Trecho selecionado

::::

Filmaço com Chadwick Boseman é tesouro inestimável na Netflix David Lee / Netflix

Filmaço com Chadwick Boseman é tesouro inestimável na Netflix

Dirigido por Spike Lee, “Destacamento Blood” foi lançado em 2020. Coincidência ou não, foi justamente quando explodia as manifestações por conta da morte de George Floyd, asfixiado por um policial nos Estados Unidos. O longa-metragem que mistura em seu caldeirão elementos de guerra, comédia, aventura e drama dividiu opiniões. Há muitos anos, Spike Lee faz uma campanha em defesa da história, dos direitos e da cultura negra. Nos Estados Unidos, sua obra “Faça a Coisa Certa”, da década de 1980, alavancou sua carreira e o transformou em um símbolo de resistência. Aqui, no Brasil, “Infiltrado na Klan” é sua maior referência cinematográfica para o grande público.

::::

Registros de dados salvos
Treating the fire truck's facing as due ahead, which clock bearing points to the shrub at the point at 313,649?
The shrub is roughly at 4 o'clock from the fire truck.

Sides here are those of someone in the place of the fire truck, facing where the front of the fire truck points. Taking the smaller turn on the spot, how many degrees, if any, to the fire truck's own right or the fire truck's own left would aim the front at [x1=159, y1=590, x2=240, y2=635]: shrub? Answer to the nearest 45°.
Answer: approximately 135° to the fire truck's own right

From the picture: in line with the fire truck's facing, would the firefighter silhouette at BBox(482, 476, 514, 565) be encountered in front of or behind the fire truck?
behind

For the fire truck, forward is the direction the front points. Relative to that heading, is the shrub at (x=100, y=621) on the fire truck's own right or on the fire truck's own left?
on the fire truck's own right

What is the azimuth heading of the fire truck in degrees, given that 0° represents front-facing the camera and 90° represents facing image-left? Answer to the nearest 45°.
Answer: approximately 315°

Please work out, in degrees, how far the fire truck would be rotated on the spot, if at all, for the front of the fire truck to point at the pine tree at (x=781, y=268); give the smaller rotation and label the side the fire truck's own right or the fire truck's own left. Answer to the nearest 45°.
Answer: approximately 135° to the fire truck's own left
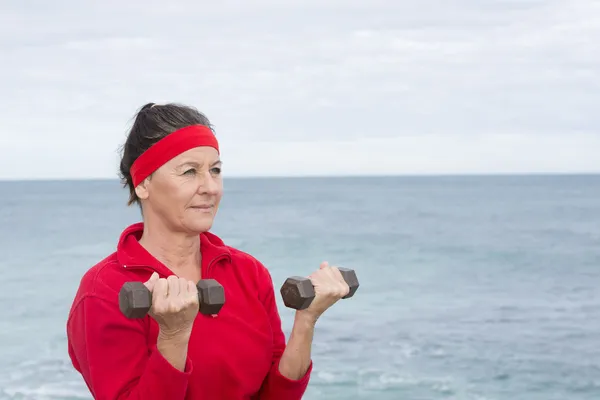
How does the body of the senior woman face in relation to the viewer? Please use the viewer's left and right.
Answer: facing the viewer and to the right of the viewer
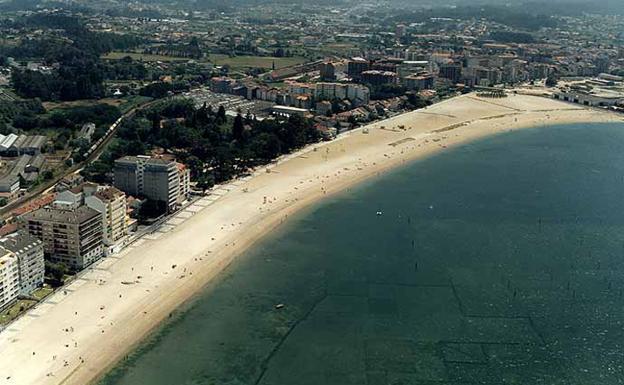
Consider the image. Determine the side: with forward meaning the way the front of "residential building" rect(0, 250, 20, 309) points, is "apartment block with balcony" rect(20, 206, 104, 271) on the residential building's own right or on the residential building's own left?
on the residential building's own left

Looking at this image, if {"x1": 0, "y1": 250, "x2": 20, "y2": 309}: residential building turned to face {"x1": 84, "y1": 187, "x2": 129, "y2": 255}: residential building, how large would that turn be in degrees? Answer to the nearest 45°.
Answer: approximately 90° to its left

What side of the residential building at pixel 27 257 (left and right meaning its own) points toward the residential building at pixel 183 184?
left

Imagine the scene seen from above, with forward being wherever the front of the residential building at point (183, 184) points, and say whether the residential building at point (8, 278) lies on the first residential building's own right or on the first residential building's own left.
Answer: on the first residential building's own right

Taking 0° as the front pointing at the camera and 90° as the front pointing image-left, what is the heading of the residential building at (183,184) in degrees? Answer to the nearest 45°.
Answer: approximately 315°

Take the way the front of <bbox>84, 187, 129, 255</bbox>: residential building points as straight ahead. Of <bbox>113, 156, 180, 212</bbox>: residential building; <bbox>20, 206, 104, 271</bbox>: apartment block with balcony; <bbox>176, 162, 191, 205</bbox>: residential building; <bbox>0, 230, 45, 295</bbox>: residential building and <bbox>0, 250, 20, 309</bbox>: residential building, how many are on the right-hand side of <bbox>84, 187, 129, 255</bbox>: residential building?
3

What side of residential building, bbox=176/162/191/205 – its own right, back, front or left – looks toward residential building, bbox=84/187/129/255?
right

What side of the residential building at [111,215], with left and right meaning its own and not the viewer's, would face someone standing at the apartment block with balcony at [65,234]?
right

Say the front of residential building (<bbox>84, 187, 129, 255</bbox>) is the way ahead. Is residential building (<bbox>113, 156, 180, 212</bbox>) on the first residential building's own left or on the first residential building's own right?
on the first residential building's own left

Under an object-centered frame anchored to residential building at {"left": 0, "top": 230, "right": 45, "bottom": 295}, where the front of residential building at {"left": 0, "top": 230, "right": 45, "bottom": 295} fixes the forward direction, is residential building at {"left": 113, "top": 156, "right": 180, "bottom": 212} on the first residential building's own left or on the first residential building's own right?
on the first residential building's own left

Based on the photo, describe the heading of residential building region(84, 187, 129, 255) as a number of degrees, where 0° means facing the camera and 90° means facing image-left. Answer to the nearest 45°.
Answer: approximately 315°

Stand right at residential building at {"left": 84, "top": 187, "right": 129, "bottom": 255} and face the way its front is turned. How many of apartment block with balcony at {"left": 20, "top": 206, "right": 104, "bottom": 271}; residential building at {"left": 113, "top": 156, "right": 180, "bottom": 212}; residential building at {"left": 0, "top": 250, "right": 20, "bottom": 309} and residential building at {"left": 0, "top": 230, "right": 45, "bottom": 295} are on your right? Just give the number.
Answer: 3

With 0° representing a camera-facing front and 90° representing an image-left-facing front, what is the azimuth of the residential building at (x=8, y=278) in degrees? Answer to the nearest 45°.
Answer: approximately 315°
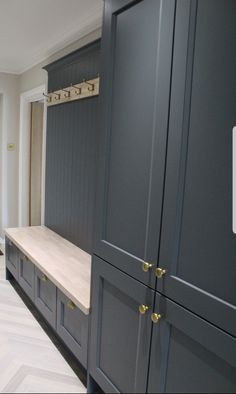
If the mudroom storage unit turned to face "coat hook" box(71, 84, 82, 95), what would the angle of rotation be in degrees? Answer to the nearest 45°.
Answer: approximately 90° to its right

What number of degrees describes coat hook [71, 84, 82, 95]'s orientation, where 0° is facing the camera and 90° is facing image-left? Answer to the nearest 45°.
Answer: approximately 45°

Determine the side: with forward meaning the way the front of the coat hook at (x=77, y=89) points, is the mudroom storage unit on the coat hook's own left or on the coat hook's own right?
on the coat hook's own left

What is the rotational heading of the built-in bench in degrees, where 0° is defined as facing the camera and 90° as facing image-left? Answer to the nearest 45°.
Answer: approximately 45°

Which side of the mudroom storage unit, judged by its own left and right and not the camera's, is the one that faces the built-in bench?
right

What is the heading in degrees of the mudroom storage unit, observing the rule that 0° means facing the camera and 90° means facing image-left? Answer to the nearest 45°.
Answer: approximately 45°

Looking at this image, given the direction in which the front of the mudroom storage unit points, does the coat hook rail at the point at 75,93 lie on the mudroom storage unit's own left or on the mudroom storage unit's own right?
on the mudroom storage unit's own right

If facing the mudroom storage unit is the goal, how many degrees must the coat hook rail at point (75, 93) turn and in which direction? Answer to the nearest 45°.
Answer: approximately 45° to its left
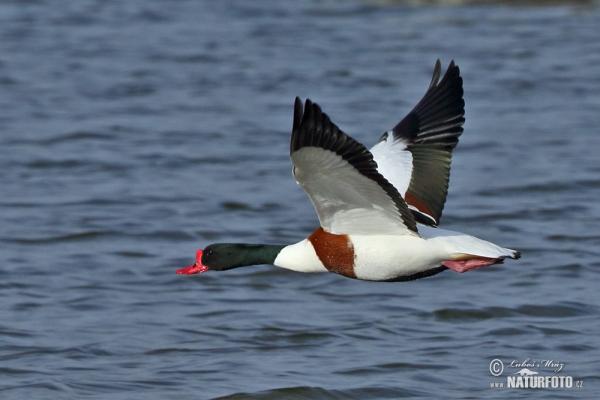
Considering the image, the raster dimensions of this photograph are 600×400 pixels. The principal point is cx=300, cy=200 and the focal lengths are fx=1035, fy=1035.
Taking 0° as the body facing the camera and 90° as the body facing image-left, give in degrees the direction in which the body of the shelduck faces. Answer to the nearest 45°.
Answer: approximately 90°
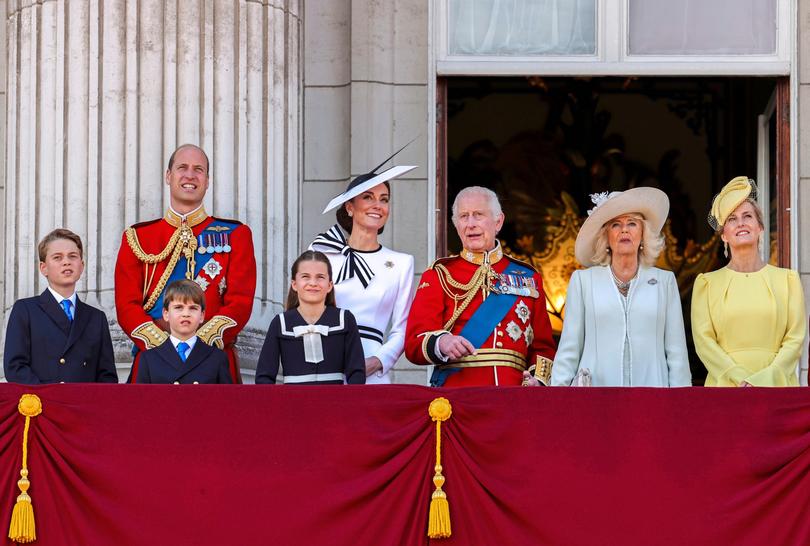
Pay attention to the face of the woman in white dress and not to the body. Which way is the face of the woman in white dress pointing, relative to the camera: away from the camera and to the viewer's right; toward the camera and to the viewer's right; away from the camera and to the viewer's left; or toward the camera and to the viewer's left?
toward the camera and to the viewer's right

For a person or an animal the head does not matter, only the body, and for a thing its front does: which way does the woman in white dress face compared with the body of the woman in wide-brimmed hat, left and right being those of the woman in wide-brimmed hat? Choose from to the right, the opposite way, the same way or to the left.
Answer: the same way

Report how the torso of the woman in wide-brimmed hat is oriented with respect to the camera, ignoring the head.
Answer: toward the camera

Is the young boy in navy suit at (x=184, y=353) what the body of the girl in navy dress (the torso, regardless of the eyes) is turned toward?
no

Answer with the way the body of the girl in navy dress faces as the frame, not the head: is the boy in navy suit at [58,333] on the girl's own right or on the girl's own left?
on the girl's own right

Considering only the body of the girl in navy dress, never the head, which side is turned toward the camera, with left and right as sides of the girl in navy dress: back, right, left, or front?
front

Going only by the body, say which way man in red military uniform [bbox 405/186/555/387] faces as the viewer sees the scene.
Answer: toward the camera

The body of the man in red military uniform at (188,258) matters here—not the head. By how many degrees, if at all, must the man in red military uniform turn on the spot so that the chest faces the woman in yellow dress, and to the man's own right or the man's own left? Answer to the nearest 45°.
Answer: approximately 90° to the man's own left

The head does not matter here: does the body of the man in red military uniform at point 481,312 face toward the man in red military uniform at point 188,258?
no

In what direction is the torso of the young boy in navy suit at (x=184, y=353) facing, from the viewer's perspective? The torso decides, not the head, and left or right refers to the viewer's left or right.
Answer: facing the viewer

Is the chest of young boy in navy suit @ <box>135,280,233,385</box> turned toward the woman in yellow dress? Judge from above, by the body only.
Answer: no

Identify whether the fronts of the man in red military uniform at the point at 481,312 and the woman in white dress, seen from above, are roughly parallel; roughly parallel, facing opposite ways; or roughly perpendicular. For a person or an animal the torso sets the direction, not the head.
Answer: roughly parallel

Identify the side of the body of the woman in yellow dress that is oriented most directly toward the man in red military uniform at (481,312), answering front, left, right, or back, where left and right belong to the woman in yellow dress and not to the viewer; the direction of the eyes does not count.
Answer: right

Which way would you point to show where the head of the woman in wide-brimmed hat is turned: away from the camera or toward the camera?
toward the camera
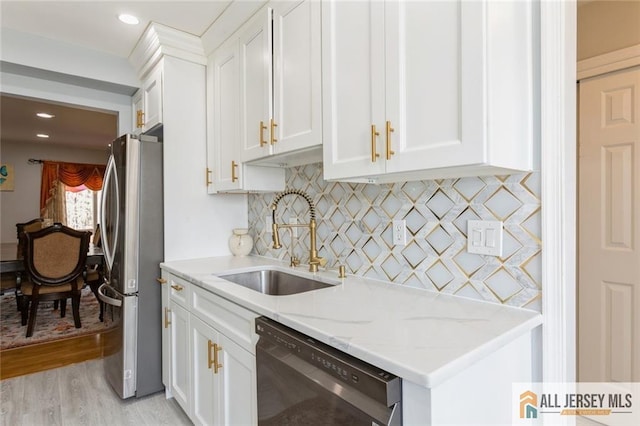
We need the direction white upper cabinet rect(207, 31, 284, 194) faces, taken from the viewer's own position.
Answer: facing the viewer and to the left of the viewer

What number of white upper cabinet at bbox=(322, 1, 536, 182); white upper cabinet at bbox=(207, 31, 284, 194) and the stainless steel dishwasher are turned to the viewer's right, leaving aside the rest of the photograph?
0

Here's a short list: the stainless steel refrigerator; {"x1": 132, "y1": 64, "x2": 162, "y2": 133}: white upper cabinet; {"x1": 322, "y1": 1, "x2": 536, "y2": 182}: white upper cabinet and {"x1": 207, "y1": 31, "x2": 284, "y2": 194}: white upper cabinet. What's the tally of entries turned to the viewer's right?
0

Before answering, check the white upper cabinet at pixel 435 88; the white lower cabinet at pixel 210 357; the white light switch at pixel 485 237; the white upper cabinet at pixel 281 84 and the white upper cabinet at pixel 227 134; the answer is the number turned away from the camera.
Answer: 0

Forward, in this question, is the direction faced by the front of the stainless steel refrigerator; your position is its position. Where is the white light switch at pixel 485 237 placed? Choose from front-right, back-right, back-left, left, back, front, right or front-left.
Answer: left

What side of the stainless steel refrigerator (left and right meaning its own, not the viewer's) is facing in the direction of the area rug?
right

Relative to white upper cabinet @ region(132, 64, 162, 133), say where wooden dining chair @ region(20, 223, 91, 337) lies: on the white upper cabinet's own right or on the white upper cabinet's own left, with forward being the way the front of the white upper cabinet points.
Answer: on the white upper cabinet's own right

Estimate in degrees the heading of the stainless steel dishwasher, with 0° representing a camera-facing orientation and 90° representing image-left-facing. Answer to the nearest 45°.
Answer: approximately 45°

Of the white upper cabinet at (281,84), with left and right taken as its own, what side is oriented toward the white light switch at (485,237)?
left

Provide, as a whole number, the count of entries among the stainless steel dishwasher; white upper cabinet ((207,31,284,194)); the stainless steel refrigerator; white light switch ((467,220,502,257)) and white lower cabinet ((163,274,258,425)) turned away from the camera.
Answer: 0

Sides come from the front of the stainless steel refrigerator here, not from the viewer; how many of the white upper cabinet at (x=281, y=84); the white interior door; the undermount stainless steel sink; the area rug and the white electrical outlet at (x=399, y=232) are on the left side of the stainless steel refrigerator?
4

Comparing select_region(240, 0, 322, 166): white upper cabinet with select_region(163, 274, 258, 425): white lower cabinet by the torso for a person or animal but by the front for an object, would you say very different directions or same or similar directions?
same or similar directions

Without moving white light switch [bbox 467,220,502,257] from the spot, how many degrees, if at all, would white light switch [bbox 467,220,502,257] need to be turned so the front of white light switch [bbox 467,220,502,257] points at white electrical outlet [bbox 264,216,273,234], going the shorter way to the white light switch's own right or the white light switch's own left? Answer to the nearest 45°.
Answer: approximately 90° to the white light switch's own right

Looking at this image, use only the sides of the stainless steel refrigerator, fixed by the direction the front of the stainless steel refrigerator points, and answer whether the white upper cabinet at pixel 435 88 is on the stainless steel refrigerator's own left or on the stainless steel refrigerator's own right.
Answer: on the stainless steel refrigerator's own left
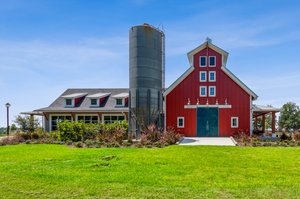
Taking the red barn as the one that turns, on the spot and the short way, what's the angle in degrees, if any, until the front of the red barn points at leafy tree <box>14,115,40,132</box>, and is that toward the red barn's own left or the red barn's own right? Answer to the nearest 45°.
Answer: approximately 90° to the red barn's own right

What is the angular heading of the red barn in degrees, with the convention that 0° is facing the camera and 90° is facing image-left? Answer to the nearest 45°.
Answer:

::::

O que fazer
a) Por favor, reproduza sem nenhuma alteração a parte dos registros que começa na linha que contém "Looking at this image, use" e termina na linha que contém "Answer: on the stainless", incluindo as duas.
b) Dê continuidade ao texto sobre o filme “Destacamento Blood”, começando logo depois da última frase apresentada.

Lista de respostas
a)
Looking at this image, use only the sides of the stainless steel refrigerator, fixed by the direction the front of the stainless steel refrigerator points, and answer whether the white upper cabinet at pixel 435 88 is on the stainless steel refrigerator's own left or on the stainless steel refrigerator's own right.
Answer: on the stainless steel refrigerator's own left

b)
O filme gira em torno de quatro amigos veteranos da Guerra do Vietnã, Paul (Delroy Lindo), Otis (Clarke Peters), Eddie (Norm Lewis) e Melvin (Isiah Whitlock Jr.), que retornam ao país de seus traumas com a desculpa de buscar os restos mortais de Norm (Chadwick Boseman), um quinto companheiro que teria morrido ainda durante a guerra. Então, temos alguns flashbacks que mostram que Norm era o líder do grupo, um soldado como nenhum outro e aquele que ensinou os amigos sobre a história dos afro-americanos quando sua comunidade enfrentava uma intensa tentativa de apagamento de suas origens. “Ele era o nosso Martin Luther King e nosso Malcom X. Ele era Mohammed Ali”, afirma o quarteto sobre o falecido. 

Spike Lee usa um artifício comum de seus filmes, que é sua didática específica para narrar eventos históricos usando muitas referências documentais, filmagens, fotos antigas, manchetes de jornais, dentre outros. Lee costura críticas à Guerra do Vietnã e sobre como o governo americano usou sua população masculina negra para lutar uma guerra que não a pertencia, idealizada por brancos, enquanto dentro do próprio país, eles desprezavam e massacravam seus negros. E até aí, o Spike Lee acerta em cheio em defender sua comunidade, criticar a guerra, fazer referências sarcásticas e afiadas ao ex-presidente Donald Trump e contar a história do quinteto de amigos de forma heroica e romantizada, porque dificilmente negros são heróis de grandes produções hollywoodianas de guerra. Você conhece algum?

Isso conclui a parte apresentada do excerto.